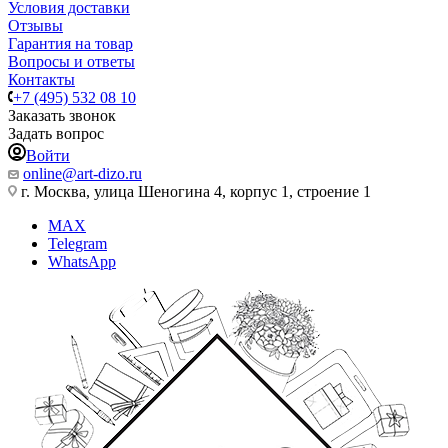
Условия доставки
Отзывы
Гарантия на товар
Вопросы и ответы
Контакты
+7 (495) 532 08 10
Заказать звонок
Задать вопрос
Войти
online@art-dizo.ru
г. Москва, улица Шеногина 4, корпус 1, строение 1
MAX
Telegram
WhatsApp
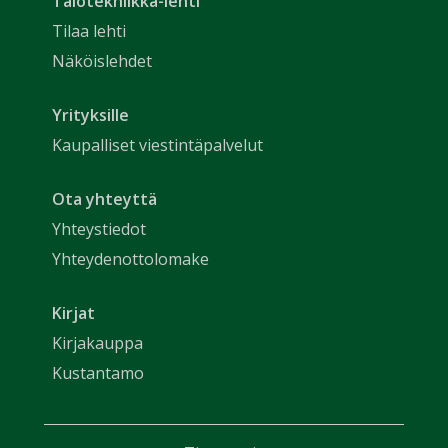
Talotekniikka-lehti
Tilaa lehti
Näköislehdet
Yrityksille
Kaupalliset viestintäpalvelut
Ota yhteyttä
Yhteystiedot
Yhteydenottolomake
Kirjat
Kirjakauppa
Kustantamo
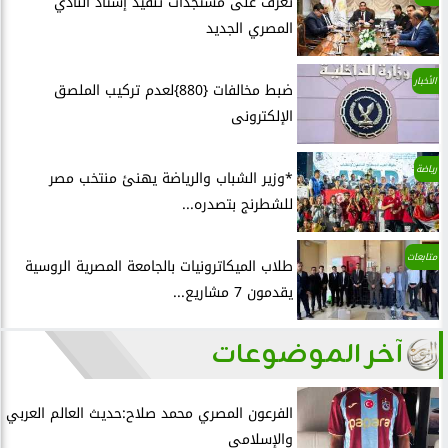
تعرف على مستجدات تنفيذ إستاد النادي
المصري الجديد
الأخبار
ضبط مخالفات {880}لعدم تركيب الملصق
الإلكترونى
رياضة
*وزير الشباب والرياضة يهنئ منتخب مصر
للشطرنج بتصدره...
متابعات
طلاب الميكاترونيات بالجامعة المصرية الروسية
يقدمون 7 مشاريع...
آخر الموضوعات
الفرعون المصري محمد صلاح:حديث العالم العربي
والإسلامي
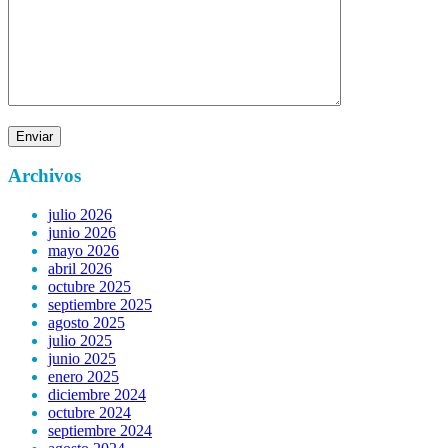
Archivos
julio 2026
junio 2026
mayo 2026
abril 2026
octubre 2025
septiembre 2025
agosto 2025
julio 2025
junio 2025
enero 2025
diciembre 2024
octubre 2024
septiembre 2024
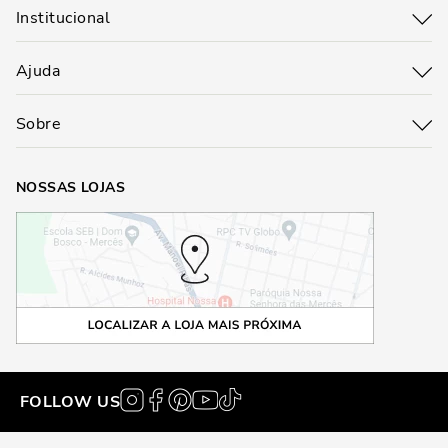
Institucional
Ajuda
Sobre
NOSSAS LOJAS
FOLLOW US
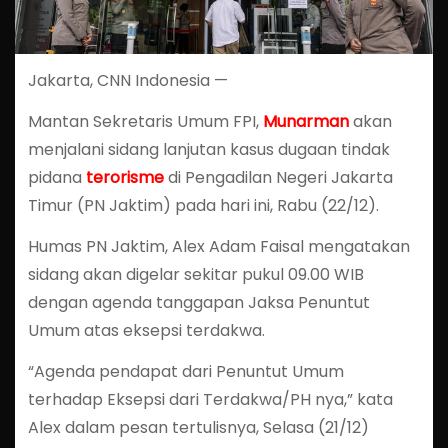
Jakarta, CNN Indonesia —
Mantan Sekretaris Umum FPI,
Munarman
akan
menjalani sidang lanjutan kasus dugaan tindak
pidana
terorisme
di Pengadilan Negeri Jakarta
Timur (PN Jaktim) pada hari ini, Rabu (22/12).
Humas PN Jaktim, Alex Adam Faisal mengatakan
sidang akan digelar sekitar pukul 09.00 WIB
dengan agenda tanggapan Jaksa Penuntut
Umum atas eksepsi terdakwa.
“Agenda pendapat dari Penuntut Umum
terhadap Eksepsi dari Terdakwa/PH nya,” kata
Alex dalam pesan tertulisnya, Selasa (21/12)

○ ○ ○ ○

- [REQUIREMENT] Copy the text of all the rows above word for word, leaving the pictures out of your answer.

- [SOLUTION FOR THIS EXERCISE]
Условия доставки
Отзывы
Гарантия на товар
Вопросы и ответы
Контакты
+7 (495) 532 08 10
Заказать звонок
Задать вопрос
Войти
online@art-dizo.ru
г. Москва, улица Шеногина 4, корпус 1, строение 1
MAX
Telegram
WhatsApp
Talotekniikka-lehti
Tilaa lehti
Näköislehdet
Yrityksille
Kaupalliset viestintäpalvelut
Ota yhteyttä
Yhteystiedot
Yhteydenottolomake
Kirjat
Kirjakauppa
Kustantamo
تعرف على مستجدات تنفيذ إستاد النادي
المصري الجديد
الأخبار
ضبط مخالفات {880}لعدم تركيب الملصق
الإلكترونى
رياضة
*وزير الشباب والرياضة يهنئ منتخب مصر
للشطرنج بتصدره...
متابعات
طلاب الميكاترونيات بالجامعة المصرية الروسية
يقدمون 7 مشاريع...
آخر الموضوعات
الفرعون المصري محمد صلاح:حديث العالم العربي
والإسلامي
Archivos
julio 2026
junio 2026
mayo 2026
abril 2026
octubre 2025
septiembre 2025
agosto 2025
julio 2025
junio 2025
enero 2025
diciembre 2024
octubre 2024
septiembre 2024
Institucional
Ajuda
Sobre
NOSSAS LOJAS
FOLLOW US
Jakarta, CNN Indonesia —
Mantan Sekretaris Umum FPI,
Munarman
akan
menjalani sidang lanjutan kasus dugaan tindak
pidana
terorisme
di Pengadilan Negeri Jakarta
Timur (PN Jaktim) pada hari ini, Rabu (22/12).
Humas PN Jaktim, Alex Adam Faisal mengatakan
sidang akan digelar sekitar pukul 09.00 WIB
dengan agenda tanggapan Jaksa Penuntut
Umum atas eksepsi terdakwa.
“Agenda pendapat dari Penuntut Umum
terhadap Eksepsi dari Terdakwa/PH nya,” kata
Alex dalam pesan tertulisnya, Selasa (21/12)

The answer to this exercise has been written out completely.